Task to complete — Locate each line with the string "assign" in the listing below and copy it.

Exercise materials —

________

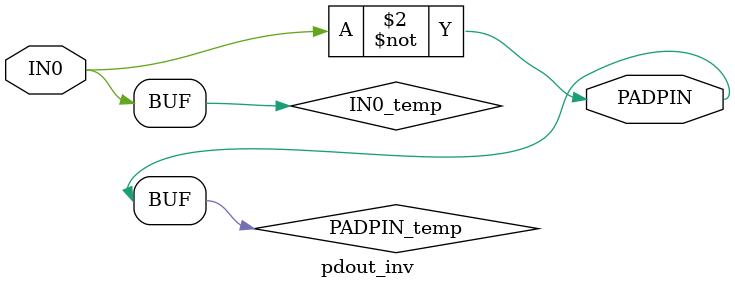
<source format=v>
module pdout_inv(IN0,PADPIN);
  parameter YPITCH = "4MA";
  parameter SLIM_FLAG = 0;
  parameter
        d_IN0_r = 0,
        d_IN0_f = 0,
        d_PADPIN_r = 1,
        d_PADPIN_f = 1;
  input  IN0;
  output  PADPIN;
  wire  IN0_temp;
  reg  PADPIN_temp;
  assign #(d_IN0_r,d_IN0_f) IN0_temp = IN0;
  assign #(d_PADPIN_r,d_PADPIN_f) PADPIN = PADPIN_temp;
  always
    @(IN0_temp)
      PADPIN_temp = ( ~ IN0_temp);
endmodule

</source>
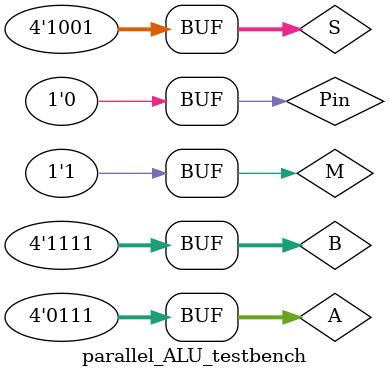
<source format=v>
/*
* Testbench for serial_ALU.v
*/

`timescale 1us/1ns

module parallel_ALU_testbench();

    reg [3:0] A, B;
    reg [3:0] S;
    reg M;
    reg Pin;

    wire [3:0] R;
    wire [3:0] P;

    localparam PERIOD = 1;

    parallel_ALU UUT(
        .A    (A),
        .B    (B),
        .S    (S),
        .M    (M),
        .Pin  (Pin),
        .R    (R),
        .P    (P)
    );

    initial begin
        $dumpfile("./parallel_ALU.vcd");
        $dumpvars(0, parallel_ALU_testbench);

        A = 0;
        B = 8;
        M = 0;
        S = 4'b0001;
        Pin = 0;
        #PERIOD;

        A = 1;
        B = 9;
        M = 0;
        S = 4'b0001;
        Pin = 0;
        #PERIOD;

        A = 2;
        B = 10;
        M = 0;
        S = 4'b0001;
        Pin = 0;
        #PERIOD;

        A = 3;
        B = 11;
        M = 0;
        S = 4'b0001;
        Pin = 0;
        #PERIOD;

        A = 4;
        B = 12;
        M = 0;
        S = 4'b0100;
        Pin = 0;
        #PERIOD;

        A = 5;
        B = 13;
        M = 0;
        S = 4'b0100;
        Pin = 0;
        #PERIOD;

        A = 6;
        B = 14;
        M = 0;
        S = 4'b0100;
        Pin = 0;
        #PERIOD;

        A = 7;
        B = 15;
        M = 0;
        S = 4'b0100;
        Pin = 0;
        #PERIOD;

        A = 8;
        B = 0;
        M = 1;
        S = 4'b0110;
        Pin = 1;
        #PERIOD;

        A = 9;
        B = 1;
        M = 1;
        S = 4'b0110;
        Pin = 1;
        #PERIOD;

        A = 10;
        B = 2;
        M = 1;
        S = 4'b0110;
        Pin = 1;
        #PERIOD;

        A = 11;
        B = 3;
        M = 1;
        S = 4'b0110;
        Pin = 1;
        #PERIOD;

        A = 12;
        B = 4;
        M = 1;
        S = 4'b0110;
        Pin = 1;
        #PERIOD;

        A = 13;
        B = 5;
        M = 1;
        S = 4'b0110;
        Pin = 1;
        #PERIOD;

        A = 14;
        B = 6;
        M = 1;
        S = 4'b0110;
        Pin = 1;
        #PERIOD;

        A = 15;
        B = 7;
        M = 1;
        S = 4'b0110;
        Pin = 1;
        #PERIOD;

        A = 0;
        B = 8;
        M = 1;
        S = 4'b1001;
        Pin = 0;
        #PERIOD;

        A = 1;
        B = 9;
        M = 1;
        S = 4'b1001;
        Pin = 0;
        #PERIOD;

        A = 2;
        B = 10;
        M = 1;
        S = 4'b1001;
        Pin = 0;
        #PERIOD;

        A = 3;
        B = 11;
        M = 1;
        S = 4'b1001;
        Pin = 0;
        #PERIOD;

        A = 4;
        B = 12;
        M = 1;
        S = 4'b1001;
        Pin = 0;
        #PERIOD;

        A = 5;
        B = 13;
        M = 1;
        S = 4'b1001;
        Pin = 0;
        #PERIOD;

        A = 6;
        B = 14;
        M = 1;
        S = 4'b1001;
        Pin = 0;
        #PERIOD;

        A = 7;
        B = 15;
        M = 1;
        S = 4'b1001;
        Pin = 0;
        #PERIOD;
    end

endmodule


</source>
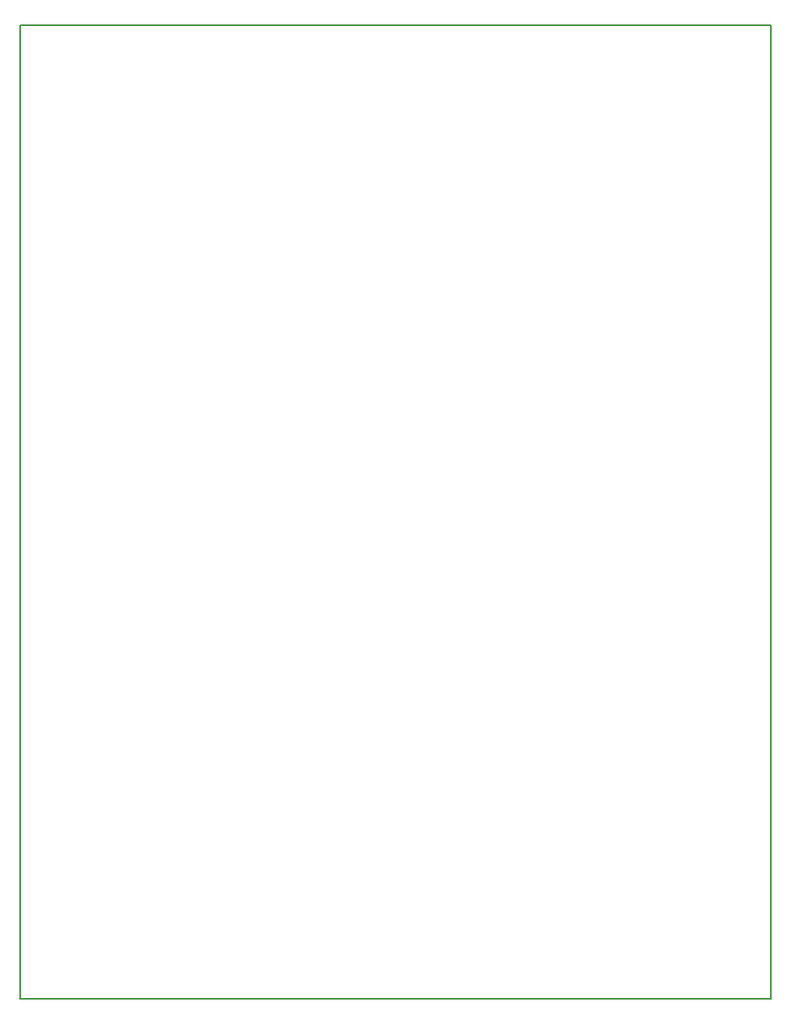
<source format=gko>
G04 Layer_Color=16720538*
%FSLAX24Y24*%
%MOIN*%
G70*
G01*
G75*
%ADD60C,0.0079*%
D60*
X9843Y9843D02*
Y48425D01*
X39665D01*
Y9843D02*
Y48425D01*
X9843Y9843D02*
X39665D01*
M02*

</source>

________

Solution for this exercise —
  assign #(d_IN0_r,d_IN0_f) IN0_temp = IN0;
  assign #(d_PADPIN_r,d_PADPIN_f) PADPIN = PADPIN_temp;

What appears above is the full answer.